EXERCISE: Could you please transcribe the data exactly, without the pictures?

(Collection entries)
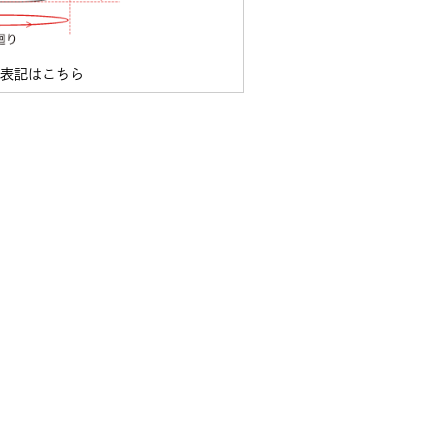
ズ表記はこちら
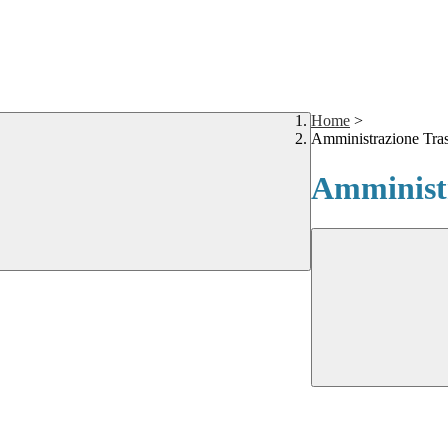
Home
>
Amministrazione Tra
Amministr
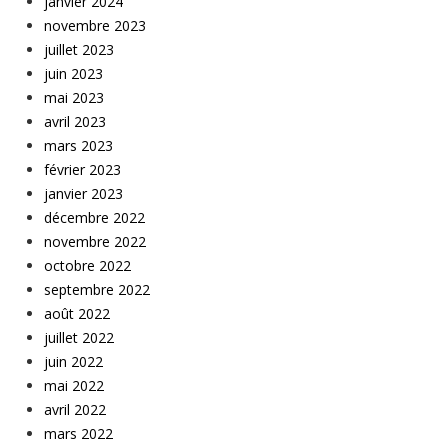
janvier 2024
novembre 2023
juillet 2023
juin 2023
mai 2023
avril 2023
mars 2023
février 2023
janvier 2023
décembre 2022
novembre 2022
octobre 2022
septembre 2022
août 2022
juillet 2022
juin 2022
mai 2022
avril 2022
mars 2022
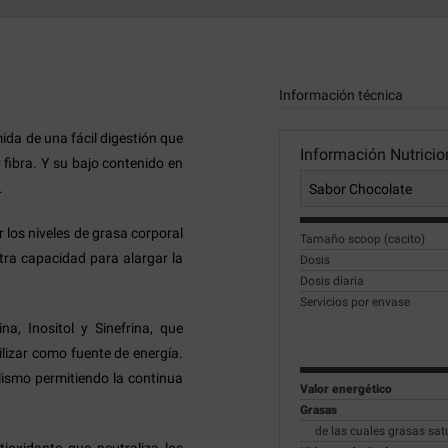
Información técnica
ida de una fácil digestión que
Información Nutricio
 fibra. Y su bajo contenido en
.
 los niveles de grasa corporal
Tamaño scoop (cacito)
ra capacidad para alargar la
Dosis
Dosis diaria
Servicios por envase
a, Inositol y Sinefrina, que
ilizar como fuente de energía.
lismo permitiendo la continua
Valor energético
Grasas
de las cuales grasas sa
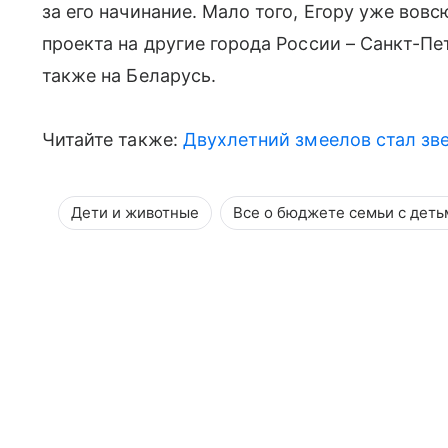
за его начинание. Мало того, Егору уже во
проекта на другие города России – Санкт-Пе
также на Беларусь.
Читайте также:
Двухлетний змеелов стал зве
Дети и животные
Все о бюджете семьи с деть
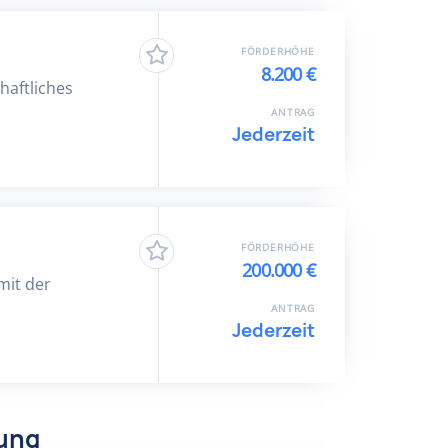
FÖRDERHÖHE
8.200 €
haftliches
ANTRAG
Jederzeit
FÖRDERHÖHE
200.000 €
mit der
ANTRAG
Jederzeit
dung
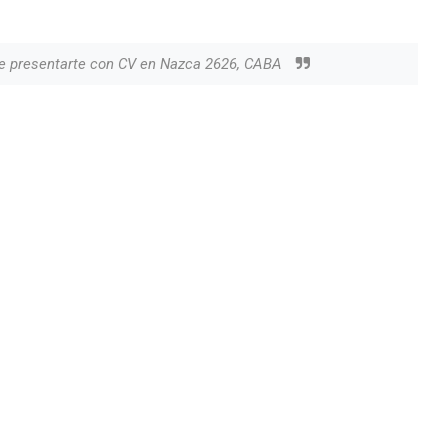
ue presentarte con CV en Nazca 2626, CABA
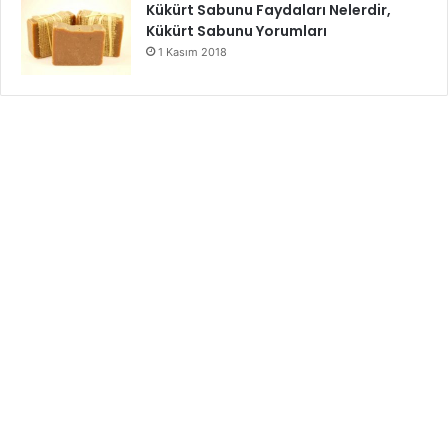
Kükürt Sabunu Faydaları Nelerdir,
Kükürt Sabunu Yorumları
1 Kasım 2018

EXPECTED OUTPUT:
ズ表記はこちら
Home
>
Amministrazione Tra
Amministr
janvier 2024
novembre 2023
juillet 2023
juin 2023
mai 2023
avril 2023
mars 2023
février 2023
janvier 2023
décembre 2022
novembre 2022
octobre 2022
septembre 2022
août 2022
juillet 2022
juin 2022
mai 2022
avril 2022
mars 2022
Información técnica
ida de una fácil digestión que
Información Nutricio
 fibra. Y su bajo contenido en
.
 los niveles de grasa corporal
Tamaño scoop (cacito)
ra capacidad para alargar la
Dosis
Dosis diaria
Servicios por envase
a, Inositol y Sinefrina, que
ilizar como fuente de energía.
lismo permitiendo la continua
Valor energético
Grasas
de las cuales grasas sa
за его начинание. Мало того, Егору уже во
проекта на другие города России – Санкт-Пе
также на Беларусь.
Читайте также:
Двухлетний змеелов стал зве
Дети и животные
Все о бюджете семьи с деть
FÖRDERHÖHE
8.200 €
haftliches
ANTRAG
Jederzeit
FÖRDERHÖHE
200.000 €
mit der
ANTRAG
Jederzeit
dung
ue presentarte con CV en Nazca 2626, CABA
Kükürt Sabunu Faydaları Nelerdir,
Kükürt Sabunu Yorumları
1 Kasım 2018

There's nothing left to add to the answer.